The software worked fine at our test-environment. But when we deployed the software into production, it would hardly ever display data. In the logs we found frequent locking errors as follow:
15:23 ERROR (org.hibernate.engine.jdbc.spi.SqlExceptionHelper) – DB2 SQL Error: SQLCODE=-911, SQLSTATE=40001, SQLERRMC=68, DRIVER=4.1
Searching the web revealed what that error meant: a deadlock or timeout has occurred. We knew the same database was also accessed by another application, Activiti running processes written in BPMN. The processes in the Activiti-engine only inserted a few records per minute, so we didn’t expect that application having a big influence. Yet how can a few inserts per minute have such a big impact?
After some talking to a DBA’er and doing our own experimentation we found out about the problem, which will describe here.
As said the other application was an Activiti that executed processes (to be exact: process-definitions in BPMN). At several steps in the process, Java code was executed by the Activiti’s delegate mechanism. That java code would insert data into our database.
Schermafbeelding 2013-02-12 om 16.45.21
A DB2-DBA’er told us, when you’d insert a new record during a database-transaction, that record was locked until you would release the transaction by issuing a commit or rollback.
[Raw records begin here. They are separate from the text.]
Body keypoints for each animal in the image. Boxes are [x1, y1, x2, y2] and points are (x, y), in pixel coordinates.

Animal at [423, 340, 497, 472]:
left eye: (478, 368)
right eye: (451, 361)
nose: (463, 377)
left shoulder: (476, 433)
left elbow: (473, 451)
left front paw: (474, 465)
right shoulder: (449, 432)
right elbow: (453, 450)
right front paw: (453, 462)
Of course we already knew that. However, he also told use that other transactions could still be influenced by that lock: a SELECT without or with broad WHERE clause would have to wait until the first transaction finished. The reason for that: DB2 not just locks the record, but a part of the tablespace where that record happens to be inserted into.
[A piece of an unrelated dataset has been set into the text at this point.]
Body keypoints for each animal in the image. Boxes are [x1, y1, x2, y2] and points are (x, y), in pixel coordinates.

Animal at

While inserting that data would take very little time, the execution of the whole process-execution could take 5 to 20 seconds. The reason for the long duration: part of the steps involved invoking other webservices, that were not always quick to respond. Since only at the end of the process a commit was performed, a lock existed for part of the database for up to 20 seconds. So this means our console couldn’t return any data if the other process was still busy, as shown below:

TimeProcess a(ctiviti)Process c(onsole)
1INSERT something INTO mytableProcess a is good to go
2SELECT * FROM mytableProcess c has to wait for process a
3INSERT something INTO myothertableProcess c still has to wait
4commitProcess a commits, finally process c can continue
5commitProcess c is now also finished

We tried out by searching in our console on primary keys. Then our console would respond immediately, as expected: because then only a lock of a small part of the table is needed.
To get around the problem, we decided to commit from within each delegate, basically after each step in the process. We checked of course with the product-owner: for consistency having some data visible during the execution of the process wasn’t a problem.
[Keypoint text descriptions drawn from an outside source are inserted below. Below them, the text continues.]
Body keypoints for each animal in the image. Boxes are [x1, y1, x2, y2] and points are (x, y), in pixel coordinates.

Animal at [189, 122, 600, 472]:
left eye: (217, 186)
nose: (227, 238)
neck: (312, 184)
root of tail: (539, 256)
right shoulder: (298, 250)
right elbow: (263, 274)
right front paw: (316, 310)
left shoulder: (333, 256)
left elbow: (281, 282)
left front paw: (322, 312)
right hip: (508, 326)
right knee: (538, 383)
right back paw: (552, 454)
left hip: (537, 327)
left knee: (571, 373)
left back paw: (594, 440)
DB2 doesn’t support nested transaction, so in our delegate a new dbsession had to be opened (and closed):

EntityManagerFactoryImpl entityManagerFactory = (EntityManagerFactoryImpl) Persistence.
    createEntityManagerFactory(properties.getProperty("myunitname");
sessionFactory = entityManagerFactory.getSessionFactory();
Session session = sessionFactory.openSession();
session.getTransaction().begin();
...
session.getTransaction().commit();
session.close();

Note: if you use Spring-transactions, Spring will do the above boilerplate for you.
Now locks were held for a much shorter time. After this change, our console behaved normally.
Activiti with commit
The behavior of the process as listed before was in fact desired in the first place. After all writes, a flush statement existed in the original code. On DB2 that statement would indeed cause the data to be written to disk, but the data wouldn’t be visible until the commit was performed.